#### Task to complete
Looking at the data below, how many lines include the word "cialis"? Respond with the number only.

• • • • • • •

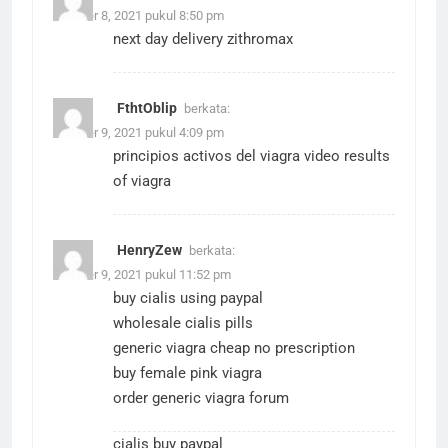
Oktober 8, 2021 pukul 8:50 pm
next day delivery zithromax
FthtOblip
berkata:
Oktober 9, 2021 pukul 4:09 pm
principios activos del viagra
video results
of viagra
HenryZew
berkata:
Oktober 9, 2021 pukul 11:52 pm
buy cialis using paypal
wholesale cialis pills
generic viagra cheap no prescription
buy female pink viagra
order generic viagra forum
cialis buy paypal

• • • • • • •

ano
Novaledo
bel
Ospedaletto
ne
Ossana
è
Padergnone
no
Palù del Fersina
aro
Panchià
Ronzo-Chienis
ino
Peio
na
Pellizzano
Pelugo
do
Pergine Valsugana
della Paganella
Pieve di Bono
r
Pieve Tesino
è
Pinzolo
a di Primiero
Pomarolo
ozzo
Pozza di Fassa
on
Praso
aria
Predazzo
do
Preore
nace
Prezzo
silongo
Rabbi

• • • • • • •

#### Final answer
3